▸ Stated goal 1: Copy the listing below word for word, from its start through the line containing "78: (204, 257)", including both ends. Leave out the pictures.

And now, in another fit of compassion, Hollywood royals are signing petitions, issuing statements, in the hope of saving one of their own:

Roman Polanski.

Polanski, the noted film director, is having trouble finishing his new thriller, "The Ghost," because he's being held in a jail cell in Zurich.

"It's a nightmare looming that the director might be in jail at the time," Polanski's film collaborator, Richard Harris, was quoted as saying Wednesday. "But we will just have to cope with this. ... I'm sure he would want the film to go ahead, having worked on it for two years."

A movie in limbo is terrible. Almost as bad as justice in limbo.

As many of you know, Polanski is otherwise indisposed because he's being held as a fugitive convicted of having sex with a minor, and is awaiting extradition to the U.S.

In 1977, when he was 44, Polanski took 13-year-old model Samantha Gailey into the home of actor Jack Nicholson, gave her a quaalude and some champagne, and then forced himself on her as she repeatedly begged to go home, according to her grand jury testimony. Polanski pleaded guilty to sex with the child, then fled to Europe when he became afraid of doing time in prison.

Polanski's great champion, Miramax studio boss Harvey Weinstein -- dismissing the outrage against a child as "the so-called crime" -- is pushing a petition for Polanski's release on moral grounds.

"Hollywood has the best moral compass, because it has compassion," Weinstein said recently. "We were the people who did the fundraising telethon for the victims of 9/11. We were there for the victims of Katrina and any world catastrophe."

Anjelica Huston, Nicholson's former girlfriend, was in the home when the crime occurred. According to a probation report in Polanski's case, Huston knocked on a bedroom door and Polanski opened it, naked, and told her everything was all right. Then he closed the door and continued with the girl.

Huston said Samantha looked older than 13. Another woman in the home said Samantha seemed like one of those young women who wanted to get into the movies.

"She seemed sullen, which I thought was a little rude," Huston told investigators. Years later, Huston would direct an acclaimed movie titled "Bastard Out of Carolina," about a girl, sometimes sullen, who was repeatedly raped by her stepfather.

In Carolina, not in Hollywood.

Hollywood is the place where director Woody Allen is honored as a great talent. He once made me laugh. But then he ran off with Soon-Yi, the adopted daughter of his longtime girlfriend, Mia Farrow.

When Allen first met Soon-Yi, she was a child, young enough for bedtime stories. And I couldn't help but wonder whether Woody ever read "Winnie the Pooh" to the girl, about Piglet and the Heffalump. That killed my Woody Allen laugh buzz.

▸ Stated goal 2: In the article about Roman Polanski, in which city is he being held in jail?

▸ Given records:
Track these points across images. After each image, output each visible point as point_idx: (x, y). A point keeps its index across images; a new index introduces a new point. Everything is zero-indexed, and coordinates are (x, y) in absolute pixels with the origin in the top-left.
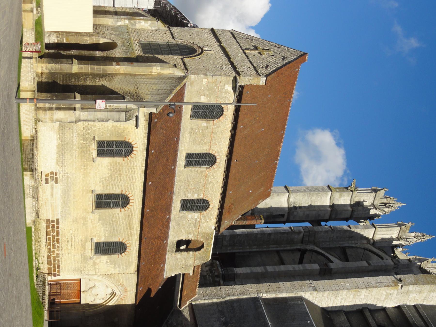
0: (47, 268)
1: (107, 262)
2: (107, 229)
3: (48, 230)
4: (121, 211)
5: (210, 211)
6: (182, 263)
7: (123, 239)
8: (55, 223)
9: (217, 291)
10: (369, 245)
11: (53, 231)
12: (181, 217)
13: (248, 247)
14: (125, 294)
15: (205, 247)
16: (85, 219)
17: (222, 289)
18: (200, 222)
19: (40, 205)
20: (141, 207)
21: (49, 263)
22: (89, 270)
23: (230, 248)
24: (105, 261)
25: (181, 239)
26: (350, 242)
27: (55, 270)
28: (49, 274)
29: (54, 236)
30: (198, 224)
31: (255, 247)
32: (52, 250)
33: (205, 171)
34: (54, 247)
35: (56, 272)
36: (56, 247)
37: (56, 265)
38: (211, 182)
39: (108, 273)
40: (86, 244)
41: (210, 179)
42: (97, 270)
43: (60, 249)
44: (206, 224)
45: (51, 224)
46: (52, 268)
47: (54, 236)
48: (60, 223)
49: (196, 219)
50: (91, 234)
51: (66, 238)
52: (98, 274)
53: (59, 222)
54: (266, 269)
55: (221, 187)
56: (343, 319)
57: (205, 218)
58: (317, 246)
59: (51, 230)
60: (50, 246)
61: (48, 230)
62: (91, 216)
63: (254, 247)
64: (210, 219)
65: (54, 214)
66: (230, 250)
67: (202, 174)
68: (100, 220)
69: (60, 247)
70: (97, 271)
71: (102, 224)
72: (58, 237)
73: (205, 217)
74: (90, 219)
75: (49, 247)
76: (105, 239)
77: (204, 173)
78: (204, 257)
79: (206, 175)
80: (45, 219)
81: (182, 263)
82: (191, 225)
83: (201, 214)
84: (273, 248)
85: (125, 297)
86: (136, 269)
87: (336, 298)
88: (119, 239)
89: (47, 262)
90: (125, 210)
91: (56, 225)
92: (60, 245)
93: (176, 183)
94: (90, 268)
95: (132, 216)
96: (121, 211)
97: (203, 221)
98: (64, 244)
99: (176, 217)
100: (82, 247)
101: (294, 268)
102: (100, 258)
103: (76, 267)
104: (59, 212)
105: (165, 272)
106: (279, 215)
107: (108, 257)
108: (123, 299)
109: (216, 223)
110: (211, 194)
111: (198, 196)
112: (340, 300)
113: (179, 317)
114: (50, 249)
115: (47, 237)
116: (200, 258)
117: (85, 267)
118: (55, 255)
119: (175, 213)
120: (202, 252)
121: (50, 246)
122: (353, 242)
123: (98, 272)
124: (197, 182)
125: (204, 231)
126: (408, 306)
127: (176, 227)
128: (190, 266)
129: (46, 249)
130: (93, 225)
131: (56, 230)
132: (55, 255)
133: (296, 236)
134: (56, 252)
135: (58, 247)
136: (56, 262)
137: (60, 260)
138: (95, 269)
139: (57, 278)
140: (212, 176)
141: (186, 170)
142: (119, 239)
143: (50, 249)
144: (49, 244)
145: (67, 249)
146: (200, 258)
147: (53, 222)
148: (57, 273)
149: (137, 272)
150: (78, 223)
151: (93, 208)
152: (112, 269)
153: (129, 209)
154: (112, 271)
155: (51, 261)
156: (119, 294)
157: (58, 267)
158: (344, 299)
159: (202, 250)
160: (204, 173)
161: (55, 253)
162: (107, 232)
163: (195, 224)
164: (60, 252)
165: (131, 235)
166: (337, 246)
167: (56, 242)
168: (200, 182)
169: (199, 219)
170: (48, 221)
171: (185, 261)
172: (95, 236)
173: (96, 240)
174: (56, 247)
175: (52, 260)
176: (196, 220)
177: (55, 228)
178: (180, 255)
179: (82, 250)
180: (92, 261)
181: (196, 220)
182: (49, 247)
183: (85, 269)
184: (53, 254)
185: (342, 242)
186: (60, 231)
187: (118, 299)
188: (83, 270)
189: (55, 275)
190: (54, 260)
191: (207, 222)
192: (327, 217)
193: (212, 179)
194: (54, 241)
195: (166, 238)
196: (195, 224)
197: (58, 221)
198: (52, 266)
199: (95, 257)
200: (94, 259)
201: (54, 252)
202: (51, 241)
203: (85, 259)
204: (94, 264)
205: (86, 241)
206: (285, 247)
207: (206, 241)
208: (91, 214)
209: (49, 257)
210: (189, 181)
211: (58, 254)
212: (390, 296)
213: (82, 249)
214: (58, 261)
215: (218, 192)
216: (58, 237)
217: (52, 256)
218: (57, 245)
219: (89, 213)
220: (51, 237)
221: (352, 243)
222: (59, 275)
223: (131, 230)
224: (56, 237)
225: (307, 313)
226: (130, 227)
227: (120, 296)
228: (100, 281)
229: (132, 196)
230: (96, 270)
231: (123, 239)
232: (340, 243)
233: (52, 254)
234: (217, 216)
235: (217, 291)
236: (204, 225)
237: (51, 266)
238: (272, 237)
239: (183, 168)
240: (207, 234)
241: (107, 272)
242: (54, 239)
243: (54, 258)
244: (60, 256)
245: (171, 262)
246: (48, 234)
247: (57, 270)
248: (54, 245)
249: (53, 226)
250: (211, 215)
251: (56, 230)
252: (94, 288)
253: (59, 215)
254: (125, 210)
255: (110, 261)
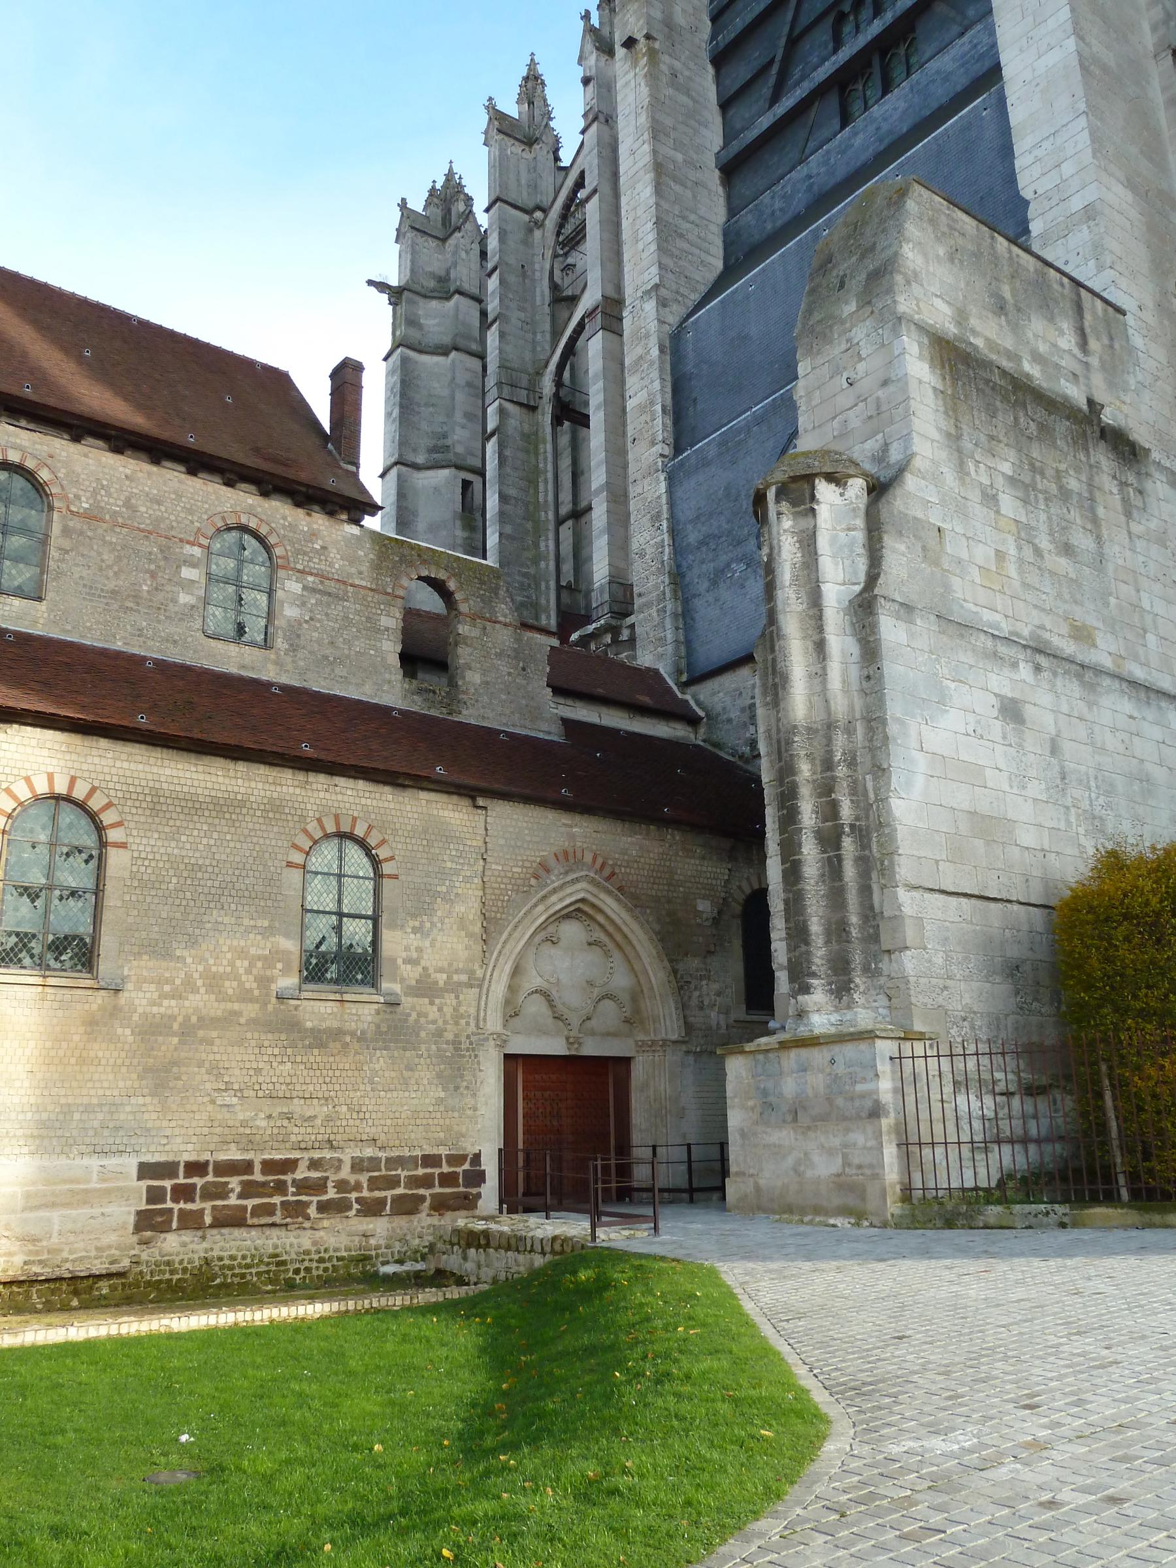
0: (435, 1220)
1: (415, 930)
2: (226, 920)
3: (208, 1220)
4: (123, 846)
5: (272, 530)
6: (505, 670)
7: (295, 846)
8: (168, 1184)
9: (648, 605)
10: (547, 222)
11: (216, 1192)
12: (294, 648)
13: (543, 564)
14: (588, 858)
15: (442, 575)
16: (152, 1029)
17: (642, 590)
18: (322, 576)
19: (36, 1269)
20: (104, 743)
21: (407, 1206)
22: (457, 1016)
23: (543, 617)
24: (414, 940)
25: (394, 660)
26: (537, 274)
27: (448, 1180)
28: (468, 1202)
29: (249, 1190)
30: (333, 584)
31: (542, 545)
32: (331, 1194)
33: (64, 517)
34: (319, 1187)
35: (459, 1170)
36: (315, 1175)
37: (421, 1171)
38: (127, 503)
39: (477, 929)
40: (309, 1025)
41: (114, 503)
42: (455, 978)
43: (328, 1154)
44: (333, 553)
45: (169, 1204)
46: (438, 1190)
47: (249, 1190)
48: (170, 1158)
49: (305, 588)
50: (252, 1000)
51: (263, 1124)
52: (479, 974)
53: (158, 1165)
54: (598, 492)
55: (154, 469)
56: (750, 217)
57: (305, 553)
58: (546, 366)
59: (208, 1205)
60: (307, 1204)
61: (208, 1220)
62: (140, 999)
63: (543, 548)
64: (314, 535)
65: (108, 1192)
66: (548, 617)
67: (81, 533)
68: (160, 950)
69: (317, 1155)
70: (464, 978)
71: (192, 942)
72: (257, 1168)
73: (297, 552)
74: (153, 1003)
75: (312, 1211)
76: (287, 935)
77: (73, 523)
78: (482, 583)
79: (91, 517)
80: (135, 1238)
81: (505, 670)
82: (336, 610)
83: (284, 567)
84: (546, 491)
85: (600, 861)
86: (466, 802)
87: (681, 236)
88: (290, 865)
89: (401, 1222)
90: (119, 824)
91: (181, 1180)
92: (306, 1155)
93: (118, 645)
94: (448, 1010)
95: (156, 793)
96: (123, 846)
97: (316, 564)
98: (297, 1133)
99: (290, 667)
100: (322, 1045)
101: (598, 408)
102: (393, 961)
103: (439, 1076)
104: (95, 1162)
105: (541, 735)
106: (464, 494)
107: (393, 926)
108: (607, 872)
109: (331, 514)
110: (190, 511)
111: (194, 565)
112: (688, 226)
113: (729, 721)
114: (323, 1207)
115: (250, 1222)
116: (487, 602)
117: (439, 1033)
118: (364, 1178)
119: (270, 666)
120: (461, 588)
121: (307, 1204)
122: (537, 266)
123: (472, 973)
124: (119, 559)
125: (365, 567)
126: (713, 37)
127: (340, 671)
128: (518, 640)
129: (326, 1223)
130: (195, 991)
131: (210, 1178)
132: (364, 1178)
133: (513, 423)
134: (345, 1173)
135: (314, 1164)
136: (403, 1174)
137: (395, 1153)
138: (454, 988)
139: (490, 1167)
140: (95, 492)
141: (50, 595)
142: (290, 865)
143: (323, 1207)
144: (296, 1210)
145: (328, 1119)
146: (487, 602)
147: (155, 1195)
148: (466, 1166)
149: (481, 802)
150: (175, 1063)
151: (89, 983)
152: (460, 908)
153: (109, 805)
154: (469, 907)
155: (397, 1200)
156: (583, 885)
157: (430, 1160)
158: (687, 213)
159: (452, 585)
160: (73, 523)
161: (352, 1179)
162: (246, 922)
163: (329, 594)
164: (347, 1156)
165: (274, 808)
166: (547, 310)
167: (288, 1178)
168: (124, 547)
169: (310, 579)
170: (149, 1222)
171: (499, 655)
172: (264, 982)
173: (288, 981)
174: (315, 1175)
175: (389, 1194)
176: (314, 590)
177: (198, 1181)
178: (469, 675)
179: (346, 1046)
180: (407, 1002)
181: (314, 590)
182: (312, 1211)
183: (449, 1036)
184: (358, 1187)
185: (538, 299)
186: (222, 1157)
187: (609, 892)
188: (456, 1043)
189: (477, 1177)
190: (393, 1182)
191: (324, 548)
192: (476, 364)
193: (109, 495)
194: (281, 1188)
195: (383, 711)
196: (329, 594)
197: (146, 1170)
198: (422, 1191)
199: (385, 985)
200: (397, 988)
201: (342, 1186)
202: (277, 1200)
203: (395, 1031)
204: (425, 988)
205: (290, 1027)
206: (546, 459)
207: (411, 564)
208: (123, 998)
209: (372, 1209)
210: (113, 592)
211: (358, 1165)
212: (681, 79)
213: (335, 1046)
214: (393, 1162)
215: (180, 482)
216: (257, 1168)
217: (365, 1193)
218: (301, 1173)
219: (115, 1007)
220: (250, 1203)
221: (542, 269)
222: (477, 1157)
223: (242, 804)
224: (258, 1176)
225: (721, 302)
226: (224, 808)
227: (592, 881)
228: (517, 971)
229: (28, 780)
230: (459, 984)
231: (295, 846)
232: (538, 303)
233: (353, 1196)
234: (298, 505)
235: (648, 605)
236: (337, 564)
237: (422, 1199)
238: (512, 492)
239: (43, 607)
240: (382, 556)
241: (470, 935)
242: (264, 1184)
243: (374, 1184)
244: (369, 1152)
245: (499, 709)
246: (232, 1220)
247: (446, 1169)
248: (304, 1186)
249: (183, 1193)
250: (293, 527)
251: (210, 1178)
252: (554, 994)
253: (112, 1162)
254: (119, 824)
255: (414, 916)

▸ Written response 1:
Track these points across images. After each image, output each visible point as point_idx: (x, y). A point keeps its index across images; a new index introduces a new point. Everything is zero-indexed, and coordinates are (x, y) in absolute pixels with the origin in the top-left.
0: (47, 268)
1: (107, 262)
2: (107, 229)
3: (48, 230)
4: (121, 211)
5: (210, 211)
6: (182, 263)
7: (123, 239)
8: (55, 223)
9: (217, 291)
10: (369, 245)
11: (53, 231)
12: (181, 217)
13: (248, 247)
14: (125, 294)
15: (205, 247)
16: (85, 219)
17: (222, 289)
18: (200, 222)
19: (40, 205)
20: (141, 207)
21: (49, 263)
22: (89, 270)
23: (230, 248)
24: (105, 261)
25: (181, 239)
26: (350, 242)
27: (55, 270)
28: (49, 274)
29: (54, 236)
30: (198, 224)
31: (255, 247)
32: (52, 250)
33: (205, 171)
34: (54, 247)
35: (56, 272)
36: (56, 247)
37: (56, 265)
38: (211, 182)
39: (108, 273)
40: (86, 244)
41: (210, 179)
42: (97, 270)
43: (60, 249)
44: (206, 224)
45: (51, 224)
46: (52, 268)
47: (54, 236)
48: (60, 223)
49: (196, 219)
50: (91, 234)
51: (66, 238)
52: (98, 274)
53: (59, 222)
54: (266, 269)
55: (221, 187)
56: (343, 319)
57: (205, 218)
58: (317, 246)
59: (51, 230)
60: (50, 246)
61: (48, 230)
62: (91, 216)
63: (254, 247)
64: (210, 219)
65: (54, 214)
66: (230, 250)
67: (202, 174)
68: (100, 220)
69: (60, 247)
70: (97, 271)
71: (102, 224)
72: (58, 237)
73: (205, 217)
74: (90, 219)
75: (49, 247)
76: (105, 239)
77: (204, 173)
78: (204, 257)

▸ Written response 2: Zurich.